- **原文段落**:
╔══
[发明专利]一步法核酸提取转化试剂盒及其使用方法

权利要求书

1.一种适用于细胞样本的一步法核酸提取转化试剂盒，包括如下组分：裂解缓冲液、蛋白酶K、转化剂、DNA保护剂、结合液、脱磺基液、漂洗液、洗脱液和磁珠悬液，其特征在于，其使用方法包括以下步骤：

(1)裂解：取细胞样本，加入裂解缓冲液、蛋白酶K、异丙醇和磁珠悬液进行裂解，涡旋振荡，60～70℃孵育15～20min，离心吸去上清液；

(2)洗脱：加入洗脱液I；

(3)转化：向步骤(2)所得混合液中加入转化剂和DNA保护剂，于60～68℃孵育45～90min；

(4)结合：向步骤(3)转化后的溶液中加入结合液，涡旋振荡，再加入磁珠悬液，涡旋振荡混匀后静置10～20min，期间每5min混匀颠倒1次，离心后置于磁性分离器上至溶液澄清，吸去上清液；

(5)纯化：

(51)漂洗：向步骤(4)产物中加入漂洗液对磁珠进行洗涤，涡旋振荡，离心，置于磁性分离器上至溶液澄清，吸去上清液；

(52)脱磺基：向步骤(51)产物中加入脱磺基液，旋涡振荡1～3min，室温静置15～20min，离心，置于磁性分离器上至溶液澄清，吸去上清液；

(53)漂洗：重复步骤(51)；

(54)干燥：室温静置10～15min待磁珠干燥；

(55)洗脱：加入洗脱液II，然后56℃、1000～1500rpm孵育10～15min，离心，将其置于磁力架2-5min，所得洗脱液即为纯化的DNA溶液；

其中，所述裂解缓冲液成分为0.03-0.06M的SDS、0.01-0.03M的乙二胺四乙酸二钠、0.02-0.04M的尿素、2-4M的盐酸胍、0.05-0.15M的三羟甲基氨基甲烷；

所述蛋白酶K的浓度为10-30mg/μL；

所述的磁珠悬液为含浓度40-60mg/ml纳米磁性颗粒的水溶液，具体为超顺四氧化三铁，且颗粒外表有表面修饰有羟基的二氧化硅包被；

所述洗脱液I成分为8-12mM的Tris-HCl缓冲液，pH8.0；

所述转化剂为5-7M的亚硫酸氢钠和0.6-0.9M的亚硫酸氢铵，pH在pH5.0～5.5；

所述DNA保护剂为25-35mM的对苯二酚；

所述结合液为6-8M的盐酸胍；

所述的漂洗液为0.05-0.2M的三羟甲基氨基甲烷和70-75％的无水乙醇，pH7～8；

所述的脱磺基液成分为0.4-0.6M的氢氧化钠和40-50％的无水乙醇；

所述洗脱液II成分为0.8-1.5M的Tris-HCl缓冲液和0.4-0.6M EDTA溶液，pH8.0±0.1。
╚══
- **数据集记录**:
╔══
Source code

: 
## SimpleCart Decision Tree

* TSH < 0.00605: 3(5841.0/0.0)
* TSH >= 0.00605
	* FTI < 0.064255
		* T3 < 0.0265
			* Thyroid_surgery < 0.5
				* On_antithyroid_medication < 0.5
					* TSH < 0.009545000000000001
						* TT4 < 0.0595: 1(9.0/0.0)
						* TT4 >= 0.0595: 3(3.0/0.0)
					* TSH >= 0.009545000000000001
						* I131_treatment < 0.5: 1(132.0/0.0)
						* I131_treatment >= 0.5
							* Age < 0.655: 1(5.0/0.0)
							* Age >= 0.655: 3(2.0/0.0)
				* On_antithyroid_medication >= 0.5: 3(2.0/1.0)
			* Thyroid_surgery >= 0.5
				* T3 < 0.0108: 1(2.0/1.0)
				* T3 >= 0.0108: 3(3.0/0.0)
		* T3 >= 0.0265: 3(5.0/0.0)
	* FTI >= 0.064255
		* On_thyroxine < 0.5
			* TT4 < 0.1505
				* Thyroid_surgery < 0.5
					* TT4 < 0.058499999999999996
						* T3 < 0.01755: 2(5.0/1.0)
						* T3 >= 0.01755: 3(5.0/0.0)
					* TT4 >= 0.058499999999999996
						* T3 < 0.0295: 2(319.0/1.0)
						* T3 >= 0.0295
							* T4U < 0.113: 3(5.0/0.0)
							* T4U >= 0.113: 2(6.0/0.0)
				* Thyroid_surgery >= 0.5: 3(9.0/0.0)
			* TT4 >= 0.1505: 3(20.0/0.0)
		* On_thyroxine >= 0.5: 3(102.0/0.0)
╚══
- **任务说明**:
1 > 请照录核酸提取转化试剂盒专利原文中的一段，从“所述DNA保护剂为25-35mM的对苯二酚；”开始，一直到“A溶液，pH8.0±0.1。”为止。
2 > 根据核酸提取转化试剂盒专利原文，DNA保护剂是什么物质，浓度为多少？

- **参考答案**:
1 >
所述DNA保护剂为25-35mM的对苯二酚；

所述结合液为6-8M的盐酸胍；

所述的漂洗液为0.05-0.2M的三羟甲基氨基甲烷和70-75％的无水乙醇，pH7～8；

所述的脱磺基液成分为0.4-0.6M的氢氧化钠和40-50％的无水乙醇；

所述洗脱液II成分为0.8-1.5M的Tris-HCl缓冲液和0.4-0.6M EDTA溶液，pH8.0±0.1。

2 > DNA保护剂为25-35mM的对苯二酚。